Der durch Lärm gestörte Miteigentümer der über dem Studio gelegenen Eigentumswohnung erwirkte vor dem Wohnungseigentumsgericht (AG München) einen rechtskräftigen Titel, der es dem Bauherren-Miteigentümer (und Zwischenvermieter) verbot, bei Meidung einer hohen Beugestrafe die Räumlichkeiten weiter als Ballettstudio zu nutzen bzw. nutzen zu lassen. Weiterhin wurde er verpflichtet, bestimmte bauliche Veränderungen wieder zu beseitigen und den alten Zustand herzustellen.
Später klagte der gestörte Eigentümer vor dem LG München I (ordentl. Zivilgericht) direkt gegen die Inhaberin des Ballettstudios (die Endmieterin) auf Nutzungsunterlassung. Die beklagte Endmieterin wurde durch Endurteil unter Androhung eines hohen Ordnungsgeldes, ersatzweise Ordnungshaft, verurteilt, für jeden Fall der Zuwiderhandlung die Nutzung der angemieteten Räumlichkeiten als Ballett- bzw. Tanzstudio zu unterlassen. In den Entscheidungsgründen bezog sich das Gericht auf die Zweckbestimmung der Räumlichkeiten in Teilungserklärung und Aufteilungsplan (als "Praxisräume") und den wohnungseigentumsgerichtlichen Beschluss.

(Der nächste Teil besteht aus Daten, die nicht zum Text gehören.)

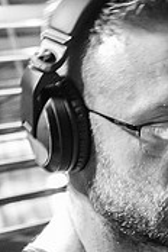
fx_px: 1897
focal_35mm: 271
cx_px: 169
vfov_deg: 7.6
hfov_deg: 5.1
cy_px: 242
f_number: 4.5
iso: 12800
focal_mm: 70
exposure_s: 1/30
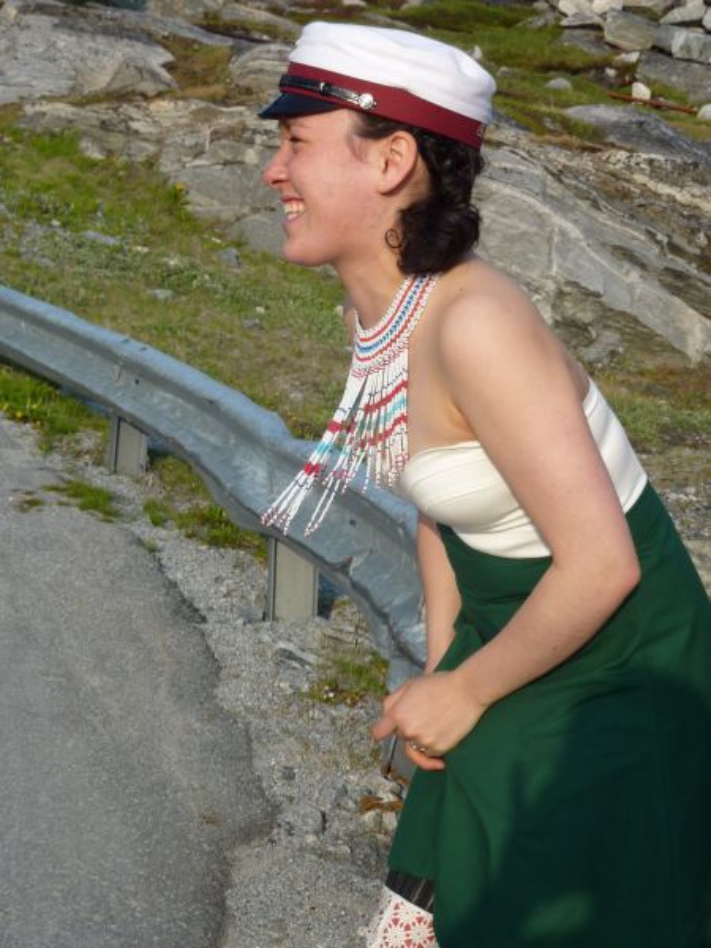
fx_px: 1835
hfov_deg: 21.9
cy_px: 474
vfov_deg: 29.0
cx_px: 356
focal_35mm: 67
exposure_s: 1/400
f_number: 4.1
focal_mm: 11
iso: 80
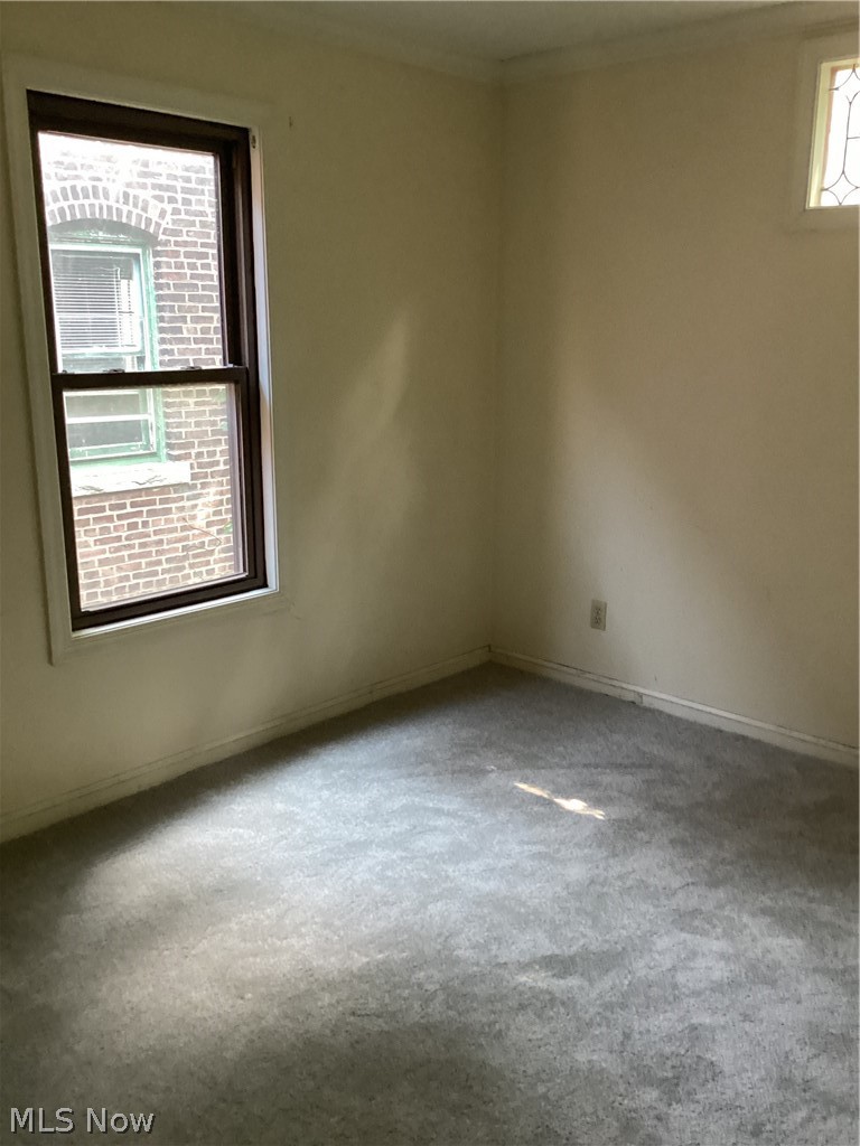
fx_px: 1027
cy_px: 573
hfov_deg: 45.4
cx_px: 430
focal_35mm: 31
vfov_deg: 58.4
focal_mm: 3.3
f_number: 2.4
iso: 400
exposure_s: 1/50
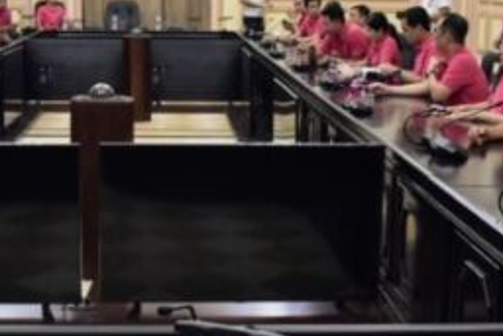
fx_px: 601
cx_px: 177
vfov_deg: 30.5
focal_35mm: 43
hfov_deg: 44.9
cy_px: 71
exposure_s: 1/40
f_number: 3.5
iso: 800
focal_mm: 18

Durch die Nutzungsart werde das Eigentumsrecht des gestörten Eigentümers in unzulässiger Weise beeinträchtigt, da Praxisräume weniger zeit- und lärmintensiv genutzt würden. Die einschränkende Nutzungsregelung müsse sich die beklagte Endmieterin in gleicher Weise entgegenhalten lassen wie der vermietende Eigentümer, wenn er die Räumlichkeiten selbst nutzen würde (Münchener Kommentar zum BGB, 1981, § 13 WEG, Rz. 3).
Die Zweckbestimmung sei durch Eintragung im Grundbuch zum Inhalt des Sondereigentums geworden und habe dingliche Wirkung auch gegenüber Dritten entfaltet (BGH, NJW 1979, 548/549). Die mietvertraglich gestattete Nutzung habe gegenüber dem gestörten Eigentümer keine bindende Wirkung entfaltet. Die Mieterin könne allein gegen den Vermieter schadensausgleichenden Regress nehmen. Aus diesem Grund sei der Unterlassungsanspruch des klagenden Eigentümers nach §§ 1004, 906 BGB begründet (Musik- und Tanzgeräusche).

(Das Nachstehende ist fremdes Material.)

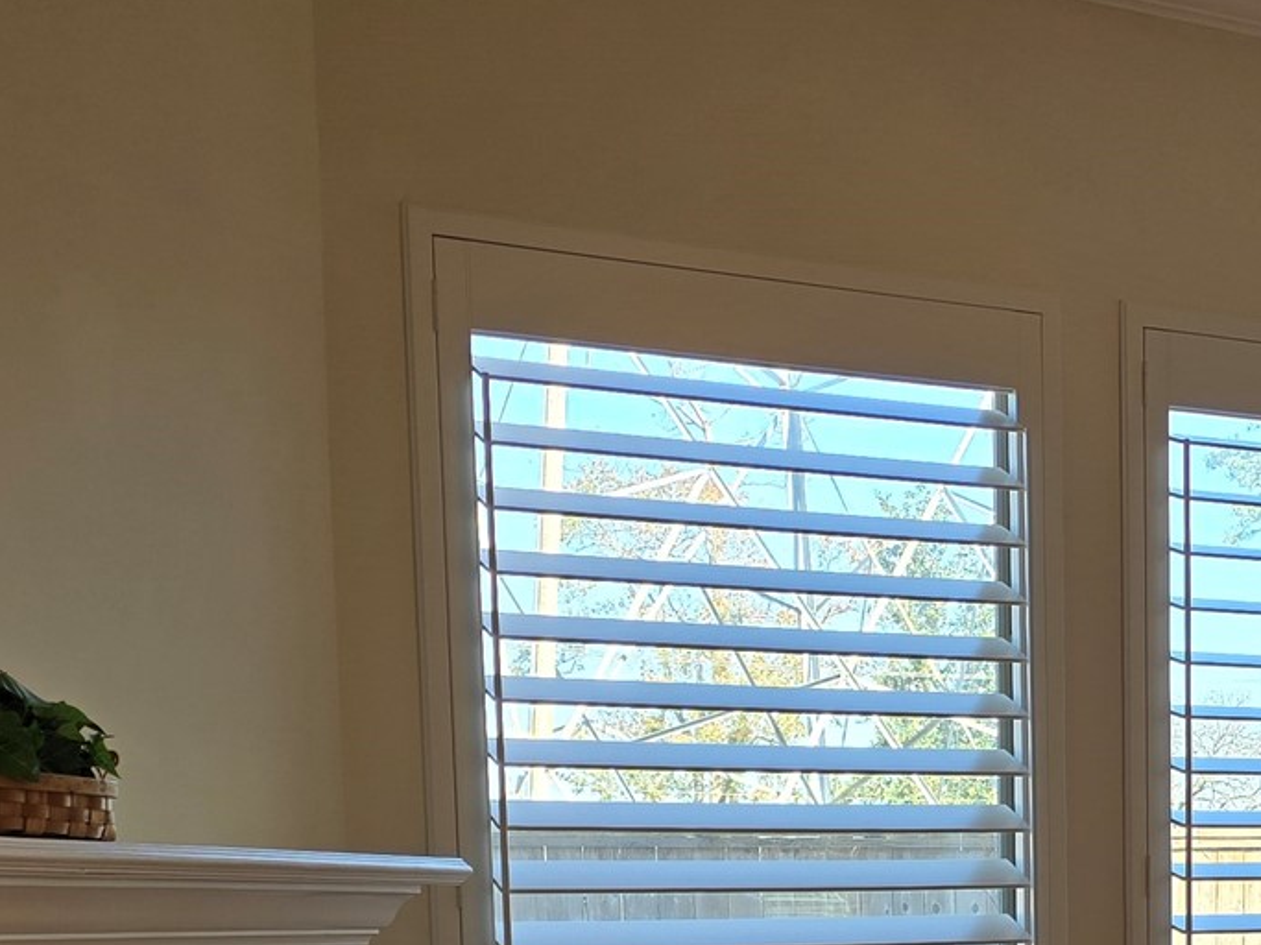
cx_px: 1001
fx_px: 2513
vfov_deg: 20.1
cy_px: 1109
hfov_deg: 27.6
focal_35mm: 69
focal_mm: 6.3
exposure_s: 1/120
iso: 20
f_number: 1.7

Das klägerische Recht sei auch nicht gemäß § 242 BGB verwirkt.
Link zur Entscheidung
( LG München I, Urteil vom 03.07.1987, 10 O 118/87; nach Berufungsrücknahme beim OLG München rechtskräftig)
Zu Gruppe 5: Rechte und Pflichten der Miteigentümer
Anmerkung:
Diese Entscheidung verstärkt den Schutz gegen eine zweckwidrige Sondereigentums-Nutzung gestörter Eigentümer, die bisher wohnungseigentumsgerichtliche Entscheidungen oftmals nicht erfolgreich vollstrecken konnten (Beugestrafen), wenn - wie nicht selten - langfristige Mietverträge mit zweckwidriger Nutzung vermieterseits vereinbart wurden. Sie ist wohl die erste zivilgerichtliche Entscheidung, die einen direkten Anspruch eines Eigentümers gegen den Mieter eines anderen Miteigentümers auf gänzliche Nutzungsunterlassung bestätigt. Diverse wohnungseigentumsgerichtliche Entscheidungen befassten sich in der Vergangenheit z. B. auch mit zweckwidriger Nutzung eines Teileigentums, in Teilungserklärung und Aufteilungsplan als "Laden" beschrieben (z.B. bei Vermietung eines solchen Ladens als Restaurant mit Öffnungszeiten bis tief in die Nacht hinein). Erwähnenswert ist in diesem Zusammenhang eine Entscheidung des BayObLG vom 11. 12. 1986 (WE 3/87, 97); diese Entscheidung wurde in der genannten Zeitschrift (WE) mit einer Anmerkung von Prof. Weitnauer versehen; er kam zu gleicher Ansicht wie nunmehr das LG München I (ebenso im Ergebnis, allerdings mit anderer Begründung - § 306 BGB analog - Blank in FWW 1986, S. 175 und 204).
[Diese Rechtsmeinung wurde in Folgeentscheidungen bestätigt und entspricht heute h.R.M.]